Celine Schillinger: People engagement is a difficult art, which tech can both enable and hamper. Well used, tech makes human work easier and better; social technologies make meaningful connections possible at scale. But tech is also a source of division, frustration and fear. Will tech take our jobs? Is there any space of freedom left in our work if each and every step is controlled by machines? What consequence can the divide between the digital literates and the others have on society? Purpose, education, inclusion, value creation, meaningful human collectives powered by tech… your question actually touches a number of our bigger societal challenges. My sense is that many of them relate to leadership. That’s why I focus my work on engagement leadership.
we.CONECT: In your keynote you speak about the importance of understanding employees in a way companies understand their customers. Why is that so crucial?
Celine Schillinger: Employees are the first customers of an organization. They see and feel what it truly is: their life is shaped by their experience at work, from the best to the worst. They act accordingly, passing on this experience to the customers through the quality of the products and services they deliver. Companies that truly care about their customers just can’t escape the need to create the conditions for all their employees – not just a few – to excel individually and together. Engagement is a relational process, not a transactional outcome.
we.CONECT: How does your organisation measure intranet user adoption and what would you suggest to your peers to increase engagement?
Celine Schillinger: 18 months ago, when I left the large company I worked for, the intranet there was far from being social and a clear move towards an enterprise social network was yet to be decided, despite individuals catalysing wonderful communities here and there. I’m sure that IT or Internal Coms were measuring adoption or readership of something, but their KPIs were meaningless in the absence of a systemic & strategic push for social collaboration.

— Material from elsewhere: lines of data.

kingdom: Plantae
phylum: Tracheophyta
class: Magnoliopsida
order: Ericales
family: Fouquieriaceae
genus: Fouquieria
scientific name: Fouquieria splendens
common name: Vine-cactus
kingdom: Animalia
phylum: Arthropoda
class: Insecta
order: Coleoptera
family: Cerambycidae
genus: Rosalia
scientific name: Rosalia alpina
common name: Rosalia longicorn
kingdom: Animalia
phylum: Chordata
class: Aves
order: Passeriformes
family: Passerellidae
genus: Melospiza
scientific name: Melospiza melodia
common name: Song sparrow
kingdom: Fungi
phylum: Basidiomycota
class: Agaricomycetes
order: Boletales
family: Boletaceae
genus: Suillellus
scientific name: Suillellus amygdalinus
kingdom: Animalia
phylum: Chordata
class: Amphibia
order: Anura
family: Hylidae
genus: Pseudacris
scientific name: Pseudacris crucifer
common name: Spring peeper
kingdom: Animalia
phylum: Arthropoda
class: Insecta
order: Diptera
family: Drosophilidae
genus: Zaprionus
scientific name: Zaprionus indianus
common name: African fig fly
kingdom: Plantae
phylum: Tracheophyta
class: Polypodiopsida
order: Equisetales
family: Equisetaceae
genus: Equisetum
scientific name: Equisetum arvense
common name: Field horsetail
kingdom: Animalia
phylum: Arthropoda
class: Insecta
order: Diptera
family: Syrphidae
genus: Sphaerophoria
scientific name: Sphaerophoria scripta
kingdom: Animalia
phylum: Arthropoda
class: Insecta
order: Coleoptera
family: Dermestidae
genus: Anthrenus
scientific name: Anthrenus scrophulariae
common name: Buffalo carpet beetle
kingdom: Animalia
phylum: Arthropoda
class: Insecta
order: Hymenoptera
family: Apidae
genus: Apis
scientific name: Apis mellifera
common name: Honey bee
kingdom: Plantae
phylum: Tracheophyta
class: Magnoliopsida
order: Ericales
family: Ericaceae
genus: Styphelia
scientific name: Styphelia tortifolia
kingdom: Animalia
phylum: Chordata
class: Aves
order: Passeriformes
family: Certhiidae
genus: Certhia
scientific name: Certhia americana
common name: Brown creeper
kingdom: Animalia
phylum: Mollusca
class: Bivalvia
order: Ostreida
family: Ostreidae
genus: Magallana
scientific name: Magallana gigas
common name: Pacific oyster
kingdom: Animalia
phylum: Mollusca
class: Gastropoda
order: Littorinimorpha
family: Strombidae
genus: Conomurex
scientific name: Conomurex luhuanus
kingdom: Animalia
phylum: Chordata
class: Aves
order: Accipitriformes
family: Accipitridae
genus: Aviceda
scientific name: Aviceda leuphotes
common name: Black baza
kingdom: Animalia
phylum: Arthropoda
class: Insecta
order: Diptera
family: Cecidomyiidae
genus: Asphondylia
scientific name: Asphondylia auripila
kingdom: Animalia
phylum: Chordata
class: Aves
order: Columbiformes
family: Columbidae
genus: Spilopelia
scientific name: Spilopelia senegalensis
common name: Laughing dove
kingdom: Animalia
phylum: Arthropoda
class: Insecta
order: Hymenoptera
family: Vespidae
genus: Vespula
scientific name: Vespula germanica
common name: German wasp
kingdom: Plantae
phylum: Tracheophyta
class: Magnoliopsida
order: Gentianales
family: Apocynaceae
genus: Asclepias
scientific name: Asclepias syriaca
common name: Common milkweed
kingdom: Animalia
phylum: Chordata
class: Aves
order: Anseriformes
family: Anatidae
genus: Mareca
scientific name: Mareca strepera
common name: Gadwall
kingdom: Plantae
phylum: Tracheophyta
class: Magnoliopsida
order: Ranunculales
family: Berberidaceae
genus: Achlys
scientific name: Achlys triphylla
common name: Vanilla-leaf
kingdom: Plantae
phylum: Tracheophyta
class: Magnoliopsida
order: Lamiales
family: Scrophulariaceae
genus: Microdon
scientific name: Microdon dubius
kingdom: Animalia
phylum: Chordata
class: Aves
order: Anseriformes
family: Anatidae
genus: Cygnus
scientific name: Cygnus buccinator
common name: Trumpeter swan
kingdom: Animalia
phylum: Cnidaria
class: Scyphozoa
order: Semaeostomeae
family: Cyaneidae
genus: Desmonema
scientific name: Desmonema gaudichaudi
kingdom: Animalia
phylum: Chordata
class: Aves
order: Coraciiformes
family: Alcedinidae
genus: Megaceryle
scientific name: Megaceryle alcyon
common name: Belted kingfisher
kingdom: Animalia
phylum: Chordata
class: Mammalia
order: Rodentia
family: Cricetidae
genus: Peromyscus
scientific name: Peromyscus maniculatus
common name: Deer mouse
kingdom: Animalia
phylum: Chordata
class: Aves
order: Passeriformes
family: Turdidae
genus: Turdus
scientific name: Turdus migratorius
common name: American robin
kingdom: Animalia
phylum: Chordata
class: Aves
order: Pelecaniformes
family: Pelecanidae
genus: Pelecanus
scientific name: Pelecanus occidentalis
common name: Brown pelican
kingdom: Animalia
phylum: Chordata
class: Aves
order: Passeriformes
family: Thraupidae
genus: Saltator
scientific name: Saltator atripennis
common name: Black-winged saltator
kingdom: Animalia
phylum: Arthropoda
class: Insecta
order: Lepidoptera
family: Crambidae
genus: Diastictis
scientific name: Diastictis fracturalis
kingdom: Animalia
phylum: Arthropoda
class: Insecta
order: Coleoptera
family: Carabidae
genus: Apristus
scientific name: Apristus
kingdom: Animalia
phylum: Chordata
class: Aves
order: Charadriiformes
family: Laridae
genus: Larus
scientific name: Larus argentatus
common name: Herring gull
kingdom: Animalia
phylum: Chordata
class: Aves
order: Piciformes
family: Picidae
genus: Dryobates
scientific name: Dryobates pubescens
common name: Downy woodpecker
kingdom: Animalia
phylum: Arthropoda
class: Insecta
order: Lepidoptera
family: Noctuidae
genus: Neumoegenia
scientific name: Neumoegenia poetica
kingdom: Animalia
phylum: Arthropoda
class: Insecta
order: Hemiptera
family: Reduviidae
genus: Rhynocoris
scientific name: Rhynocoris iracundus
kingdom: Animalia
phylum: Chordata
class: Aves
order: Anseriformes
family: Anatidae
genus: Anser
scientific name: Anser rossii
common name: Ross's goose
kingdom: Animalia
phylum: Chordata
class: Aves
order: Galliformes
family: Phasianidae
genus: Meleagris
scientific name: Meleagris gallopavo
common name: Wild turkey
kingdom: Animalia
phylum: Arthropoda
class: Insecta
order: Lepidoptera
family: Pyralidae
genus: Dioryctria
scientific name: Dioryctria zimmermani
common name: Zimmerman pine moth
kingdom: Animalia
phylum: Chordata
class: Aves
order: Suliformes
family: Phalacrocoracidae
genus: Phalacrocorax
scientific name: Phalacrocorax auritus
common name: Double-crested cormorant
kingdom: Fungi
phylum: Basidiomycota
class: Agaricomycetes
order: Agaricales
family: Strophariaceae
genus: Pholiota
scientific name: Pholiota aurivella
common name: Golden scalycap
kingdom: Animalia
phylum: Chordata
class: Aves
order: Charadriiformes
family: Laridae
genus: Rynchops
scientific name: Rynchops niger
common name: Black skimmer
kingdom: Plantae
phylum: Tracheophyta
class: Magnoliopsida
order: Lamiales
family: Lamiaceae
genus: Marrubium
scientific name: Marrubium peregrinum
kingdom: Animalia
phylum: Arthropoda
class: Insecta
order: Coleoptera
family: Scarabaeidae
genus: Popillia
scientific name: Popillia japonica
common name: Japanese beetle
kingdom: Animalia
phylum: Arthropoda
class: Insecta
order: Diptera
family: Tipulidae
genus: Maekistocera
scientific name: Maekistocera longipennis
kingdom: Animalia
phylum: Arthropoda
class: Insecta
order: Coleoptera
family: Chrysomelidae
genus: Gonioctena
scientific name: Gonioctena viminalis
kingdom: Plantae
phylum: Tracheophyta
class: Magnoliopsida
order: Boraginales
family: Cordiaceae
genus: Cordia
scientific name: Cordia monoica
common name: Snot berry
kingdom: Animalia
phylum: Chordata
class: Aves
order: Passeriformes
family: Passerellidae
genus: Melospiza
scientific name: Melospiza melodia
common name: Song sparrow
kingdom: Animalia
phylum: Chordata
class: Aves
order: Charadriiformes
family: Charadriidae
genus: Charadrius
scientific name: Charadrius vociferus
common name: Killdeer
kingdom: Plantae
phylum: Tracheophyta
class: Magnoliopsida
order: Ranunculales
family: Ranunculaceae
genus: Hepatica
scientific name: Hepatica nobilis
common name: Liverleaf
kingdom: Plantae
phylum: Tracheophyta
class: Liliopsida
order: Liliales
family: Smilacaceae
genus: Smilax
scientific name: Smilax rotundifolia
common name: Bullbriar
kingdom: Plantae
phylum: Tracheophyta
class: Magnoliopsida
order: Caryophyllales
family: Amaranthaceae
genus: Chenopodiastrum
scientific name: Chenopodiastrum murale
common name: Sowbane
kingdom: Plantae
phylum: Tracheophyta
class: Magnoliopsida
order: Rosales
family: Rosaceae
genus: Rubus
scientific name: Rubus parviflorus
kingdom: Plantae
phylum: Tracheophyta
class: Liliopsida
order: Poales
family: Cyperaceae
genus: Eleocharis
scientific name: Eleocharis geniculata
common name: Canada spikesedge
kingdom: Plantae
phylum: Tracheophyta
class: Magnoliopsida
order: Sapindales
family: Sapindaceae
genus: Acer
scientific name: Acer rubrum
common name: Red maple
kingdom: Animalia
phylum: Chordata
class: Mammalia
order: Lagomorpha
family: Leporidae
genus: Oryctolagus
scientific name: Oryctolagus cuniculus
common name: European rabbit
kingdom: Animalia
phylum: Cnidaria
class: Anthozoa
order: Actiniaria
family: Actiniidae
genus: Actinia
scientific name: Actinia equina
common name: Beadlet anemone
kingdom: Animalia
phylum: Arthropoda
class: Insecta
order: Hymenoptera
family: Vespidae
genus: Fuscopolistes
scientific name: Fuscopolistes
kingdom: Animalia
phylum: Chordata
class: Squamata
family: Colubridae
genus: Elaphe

Collaboration is a way of relating to one another / of working together, role modelled by leadership. If it’s not there, you can measure anything you want, it won’t make any difference.
we.CONECT: What was the biggest challenge in founding weneedsocial.com and what is the most exciting thing about your job?
Celine Schillinger: During 27 years, I have worked in small and big companies. Never thought I could be an entrepreneur! Then I made the decision to fly on my own… And I’ve had an amazing ride so far. It is truly liberating, because I now work with people who want my help, and I am not subject anymore to politics and the judgement of some mediocre HR bureaucrat or self-inflated, spoilt “leader” lagging 20 years behind re: collaboration. In my new life, the biggest challenge has been – and still is – to know when to stop working. I love my job so much, it is a way of life rather than a job actually. I could do It day and night, every day. If you ask my family, I should work and travel less. As much as I prefer the idea of “lifework” over “work-life balance” (thanks Ayelet Baron) I need to be better at unplugging.
we.CONECT: How do you assess the developments on the market for solutions for employee experience in the next 1-2 years?
Celine Schillinger: I’m excited by the improvement of workplace tech solutions and the development of new ones. Things do really get better with the cloud, video integration, bots, mobile first and so on. They still feel clunky here and there though, and intimidating for the non-digital literates. I am worried by the huge amount of brainpower, time and money spent on the development of new tech versus the attention spent on human engagement, support and community building, leveraging tech. Social collaboration at work is still a new language for many. Tech alone does not solve all human problems – sometimes it makes them worse. We really need to pay more attention to the human side of the future.